The hike led us by orange markers tied to trees, but after about an hour and a half, we lost our trail. We still had faith we’d find another marker and decided to keep going until a few meters were now coming to a close kilometer.
The delicately rosy sky began to set ardently over the jungle, and we’re reminded why we decided to keep moving past the last village. There hasn’t been a person in sight for miles except for the few rice farmers we passed along the way.
It’s only minutes before dusk and the trail came to a complete halt. There was no longer a pathway and we’re at least an hour away from the village at this point. We decide to walk off-trail up the mountain seeing if we’d find something that connected back to the trail but as it got darker we began to feel a sense of frustration. It essentially led to another dead end.
The adventure now begins.
We decide the only thing we could do is backtrack, but it was very difficult to do so when you don’t know your way around the jungle and the orange markers are almost impossible to find. The now cauldron-black sky led us with no choice but to use our iPhone flashlights and questionably reliable Google Maps.

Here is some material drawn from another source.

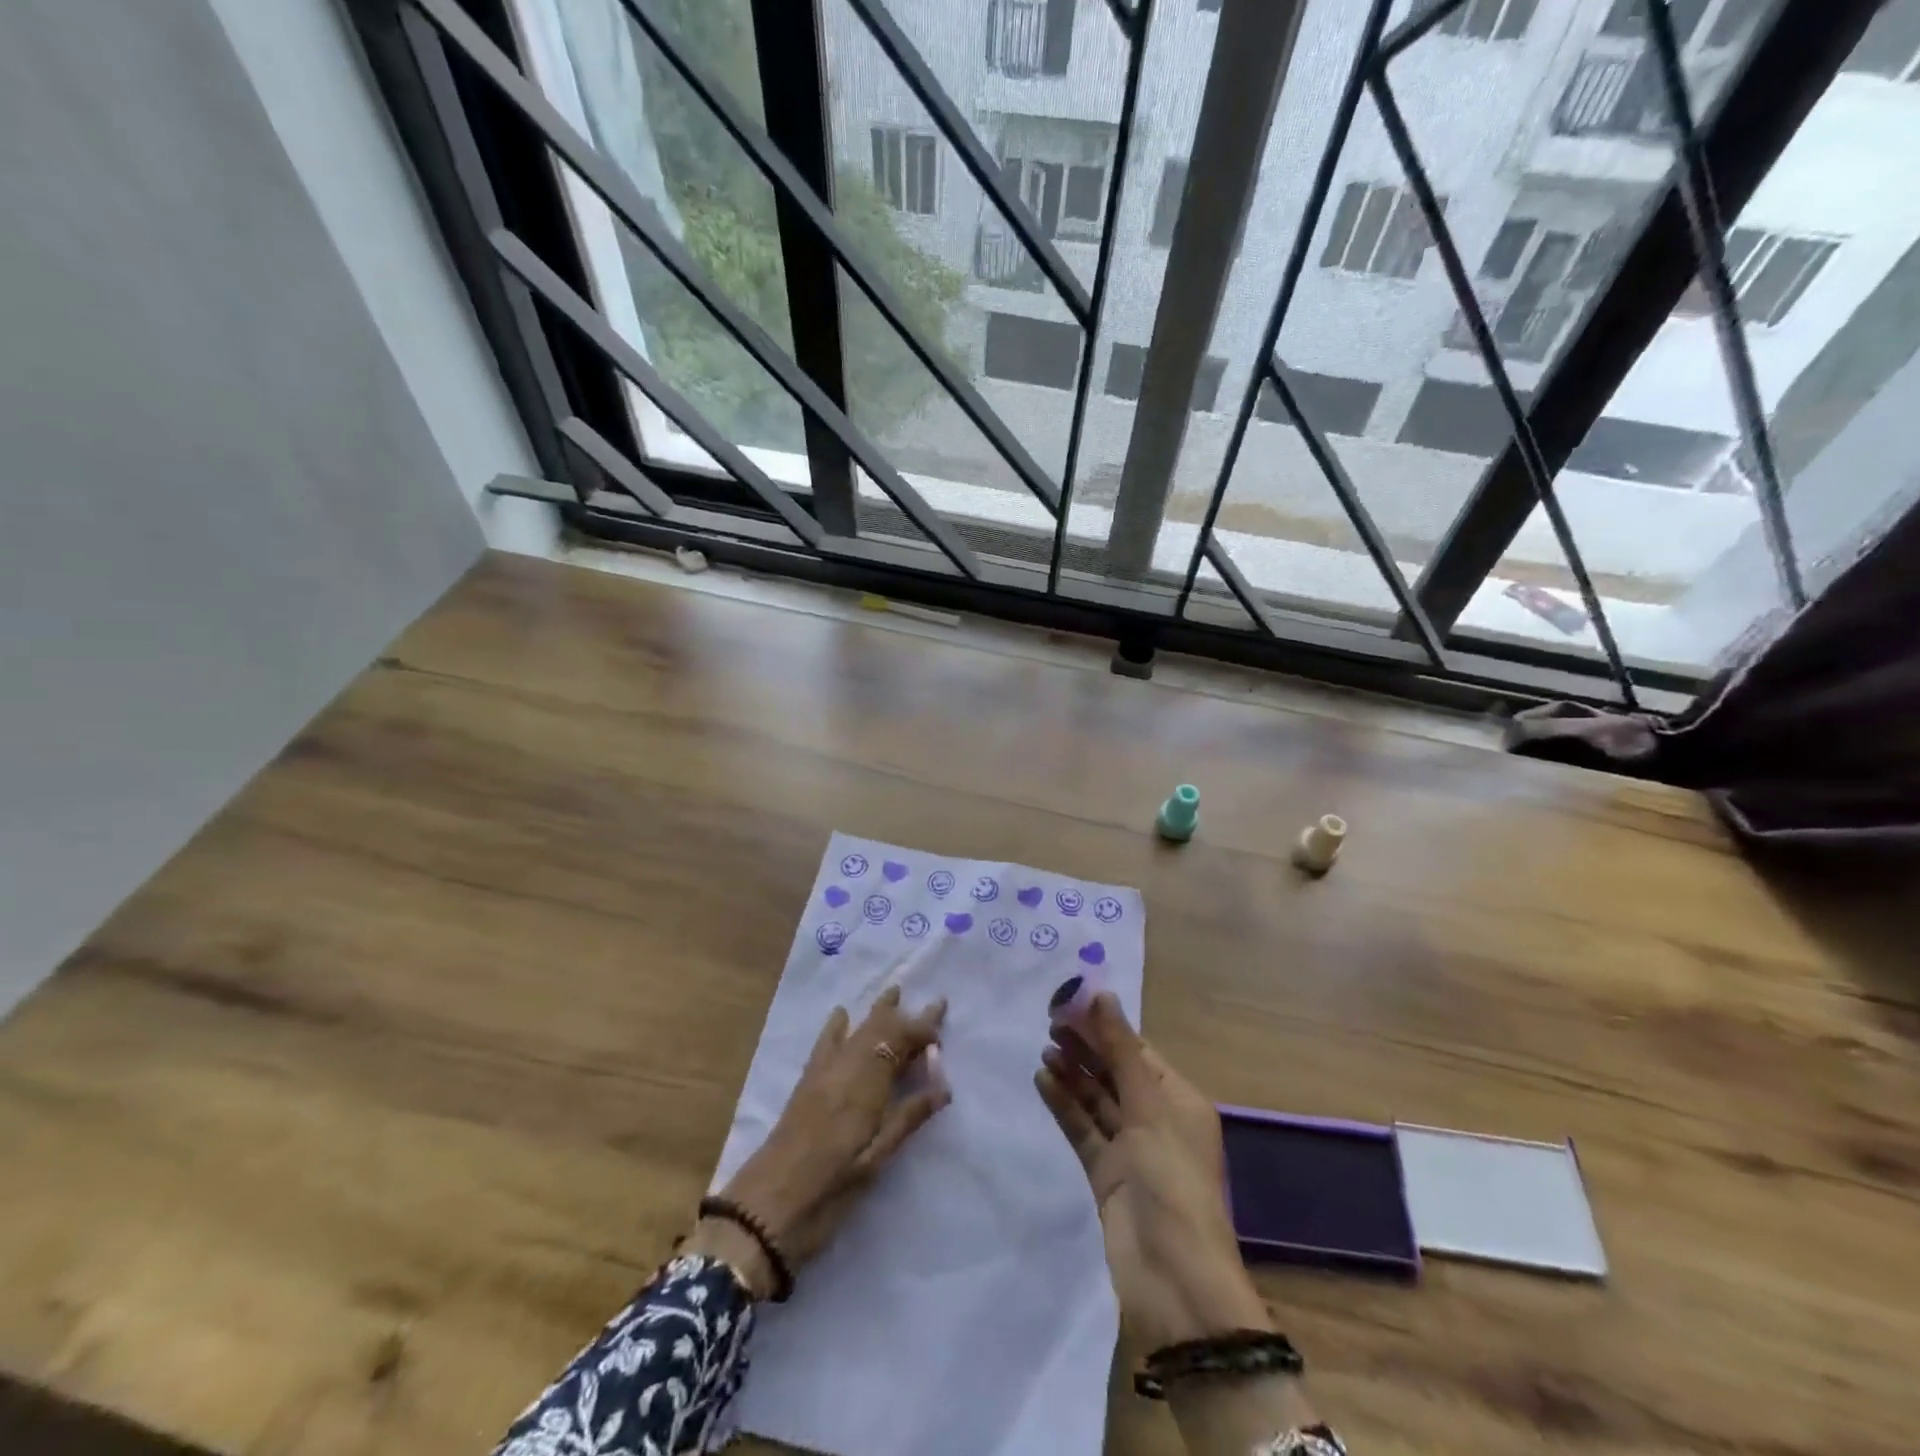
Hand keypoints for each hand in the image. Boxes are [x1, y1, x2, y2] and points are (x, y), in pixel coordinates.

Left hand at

Nearly 4 hours without a person in sight as we trailed through dead ends, different paths that led to even more dead ends, and all while Google Maps kept pin balling us through the center of this National Park.
We talked about anything to distract us from any weird crackles we heard in the distance and the buzzing insects flying around at night. We even began a game of dare to keep our minds from feeling like we were lost, but that quickly ended when I dared Skye to do a 3-time cartwheel and he almost ate it. At this point we all wanted our limbs to be working together so we didn’t have to haul around any extra weight.

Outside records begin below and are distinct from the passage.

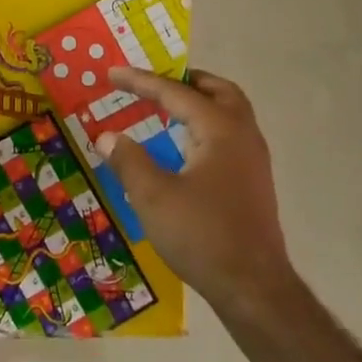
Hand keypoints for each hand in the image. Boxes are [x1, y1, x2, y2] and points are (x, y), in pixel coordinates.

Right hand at [97, 68, 290, 316]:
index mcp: (220, 129)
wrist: (253, 287)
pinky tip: (186, 148)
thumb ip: (128, 160)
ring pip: (230, 113)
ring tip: (168, 109)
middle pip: (218, 91)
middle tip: (154, 83)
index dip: (141, 81)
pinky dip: (207, 126)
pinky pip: (230, 136)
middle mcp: (243, 136)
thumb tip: (107, 136)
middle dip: (185, 81)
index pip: (176, 93)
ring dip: (200, 103)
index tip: (112, 73)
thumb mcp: (153, 197)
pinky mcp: (254, 183)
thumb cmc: (202, 235)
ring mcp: (253, 160)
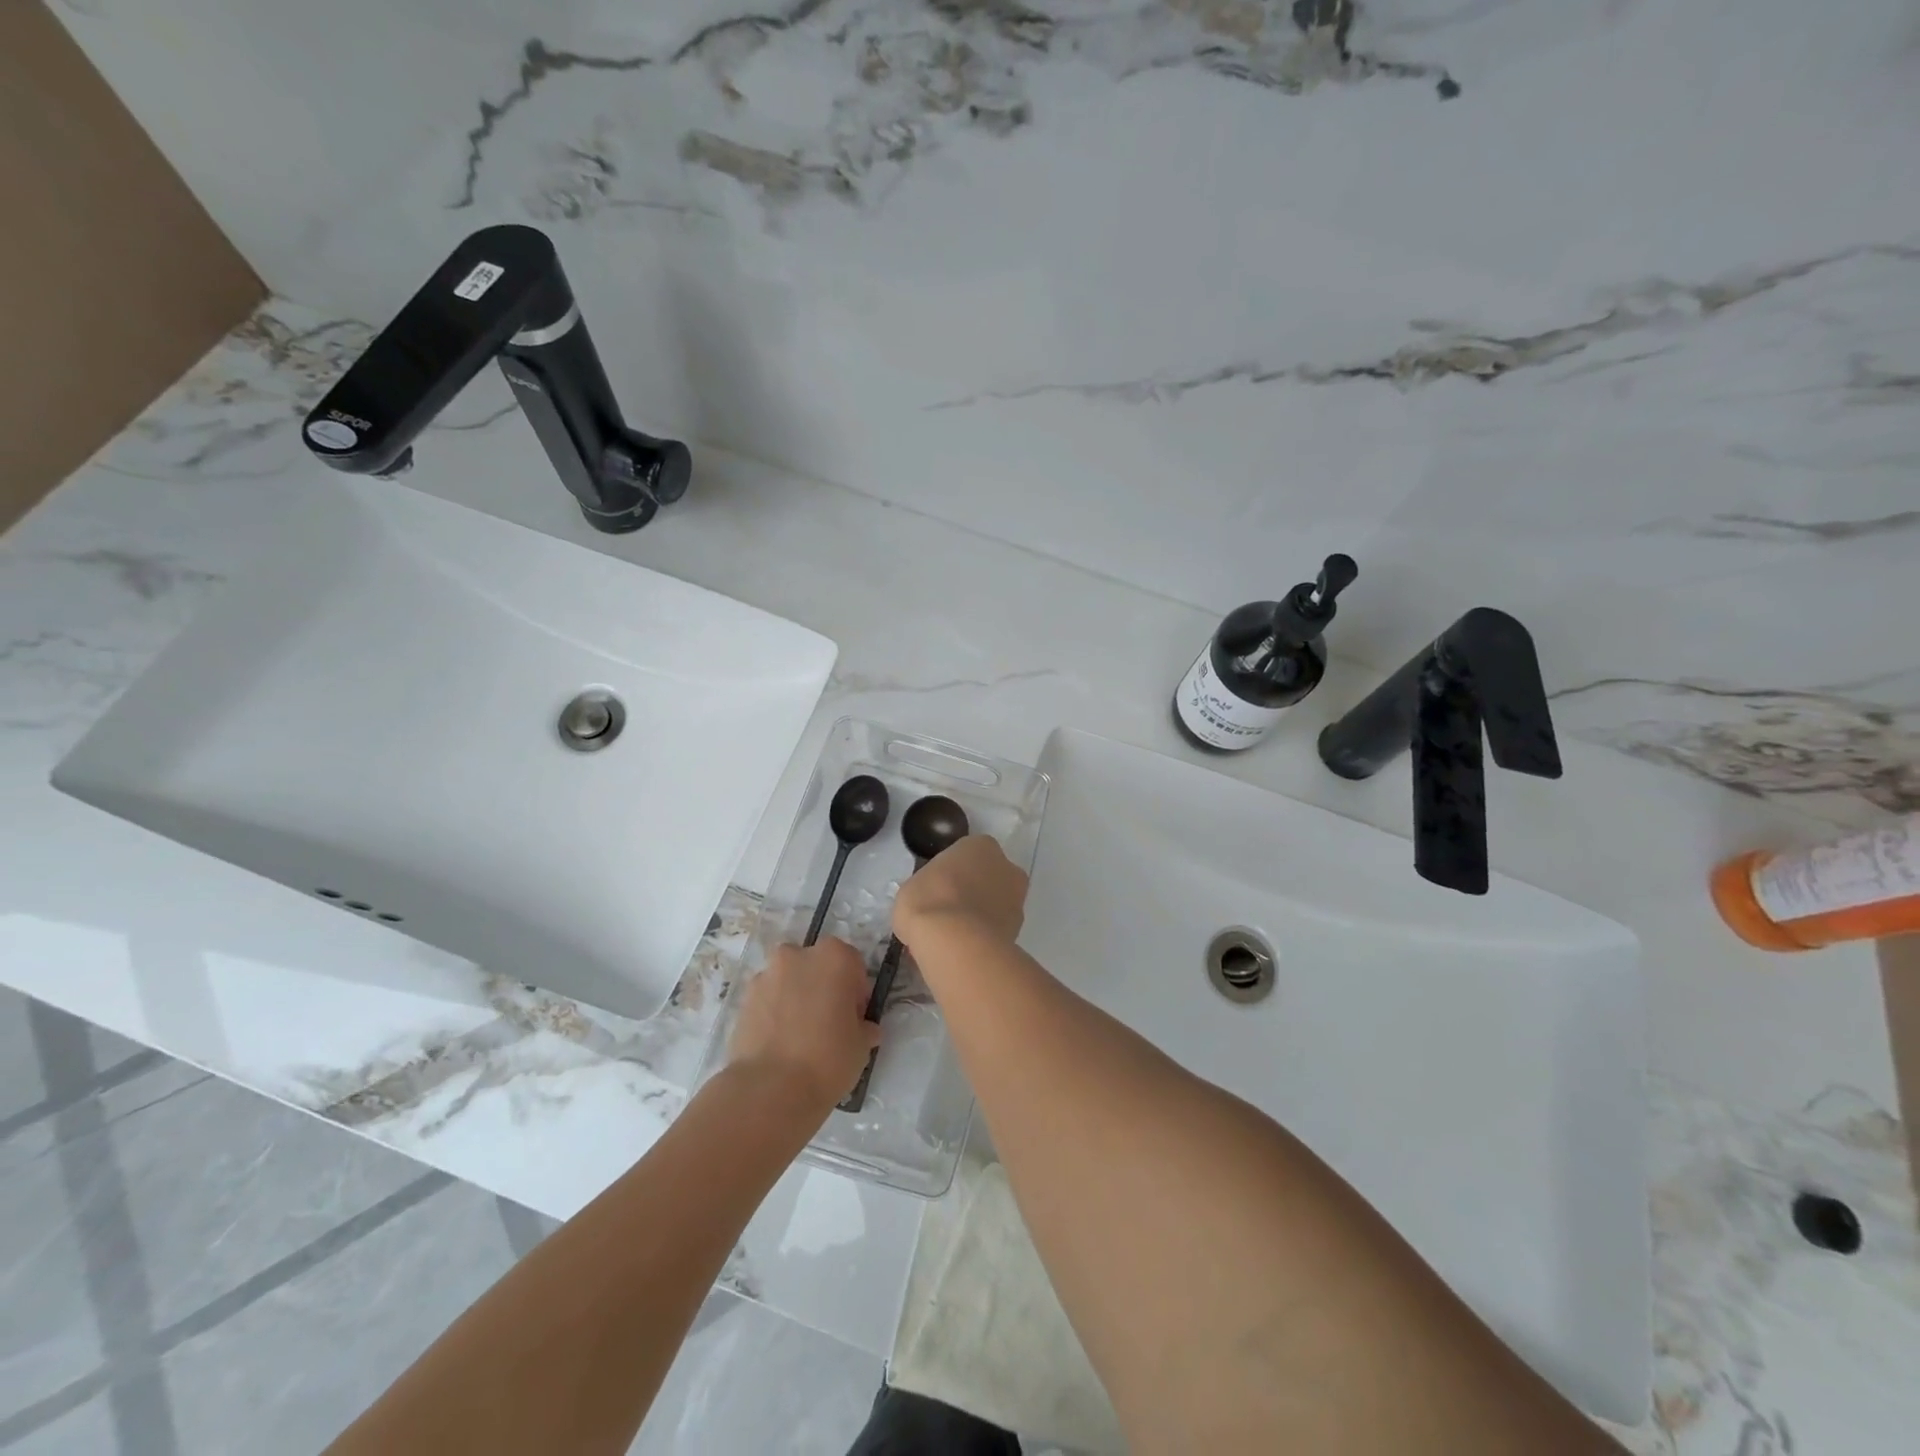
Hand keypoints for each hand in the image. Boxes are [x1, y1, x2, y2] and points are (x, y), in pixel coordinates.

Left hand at [728, 938, 880, 1108]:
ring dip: (796, 997)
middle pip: (817, 966)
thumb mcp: (862, 1046)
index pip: (853, 964)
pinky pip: (768, 999)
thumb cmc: (828, 1059)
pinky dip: (774, 1012)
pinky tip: (778, 1042)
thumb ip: (863, 1027)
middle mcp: (799, 955)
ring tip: (799, 1036)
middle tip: (827, 1024)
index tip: (854, 1017)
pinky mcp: (744, 998)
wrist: (770, 1089)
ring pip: (789, 980)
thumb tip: (863, 1029)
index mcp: (835, 957)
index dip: (855, 991)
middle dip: (823, 987)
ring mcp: (767, 975)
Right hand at [892, 834, 1028, 948]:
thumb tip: (930, 899)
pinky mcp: (1019, 930)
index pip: (966, 854)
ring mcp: (1017, 900)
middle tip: (945, 912)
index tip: (936, 890)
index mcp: (981, 845)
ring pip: (994, 905)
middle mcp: (1006, 866)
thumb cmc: (930, 900)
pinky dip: (983, 938)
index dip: (950, 872)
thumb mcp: (913, 885)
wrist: (956, 942)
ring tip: (951, 938)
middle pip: (987, 877)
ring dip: (979, 916)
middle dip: (971, 892)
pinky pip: (995, 930)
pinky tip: (962, 950)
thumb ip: (928, 886)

My Canadian friend’s legs were getting desperately tired taking many breaks along the way. We did everything to remain as a team in a moment of high stress and had a discussion about at what point we think she should call for a search and rescue team.

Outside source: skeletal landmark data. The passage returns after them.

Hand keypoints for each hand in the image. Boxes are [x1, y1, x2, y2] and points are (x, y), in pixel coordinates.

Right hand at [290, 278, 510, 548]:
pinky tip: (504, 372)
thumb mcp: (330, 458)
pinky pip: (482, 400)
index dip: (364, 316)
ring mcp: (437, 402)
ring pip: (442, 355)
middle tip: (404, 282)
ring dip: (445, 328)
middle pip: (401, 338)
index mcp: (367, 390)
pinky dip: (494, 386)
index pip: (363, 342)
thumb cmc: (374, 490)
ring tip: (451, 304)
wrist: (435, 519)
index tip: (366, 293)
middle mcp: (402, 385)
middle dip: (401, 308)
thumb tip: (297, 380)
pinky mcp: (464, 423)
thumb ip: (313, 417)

Finally just after 9 pm, and literally on the very last trail we had faith in, we see a light up in the distance. I’m not optimistic at this point because we saw many lights in the distance that led us back into the black night. It wasn’t until we began seeing more signs of civilization like a motorbike followed by (insert celebratory music here) an orange marker!
I’m running as fast as I can to the top of the mountain (in my mind) while my legs moved as slow as molasses. It’s true! We see a light to a home! Skye runs with speedy conviction to let them know we’re here.
At this point, I have a mixed range of emotions. In the back of my mind I’m hoping this isn’t the home of some serial killer because the profile would fit perfect all alone in the middle of the woods. While the other part of me was hoping I’d have this inspiring story to share about how some local villagers generously welcomed us with open arms into their homes with a hot meal and a night exchanging knowledge about our culture.
Instead, we were greeted by a farmer and his albino wife who offered us a place to sit and a ride back 8 kilometers to the village for 800 baht (about $25 USD). We gladly accept and see this as our contribution to feeding them for a month. They warm up the truck and take us to where my 2015 fire engine red Fira parked all lonesome in the desolate parking lot. We gave the couple American and Canadian hugs for not chopping us up and taking us back to our vehicle. What a relief!
Yes, we can now say escaped the idiot hiker story not having any newspaper coverage about us the following morning, but don’t do what we did. Know your trails, go with your instincts, let people know where you’re headed, and don’t hike on trails in third-world countries you’ve never been in without a supervised guide. Then again, where’s the adventure in that?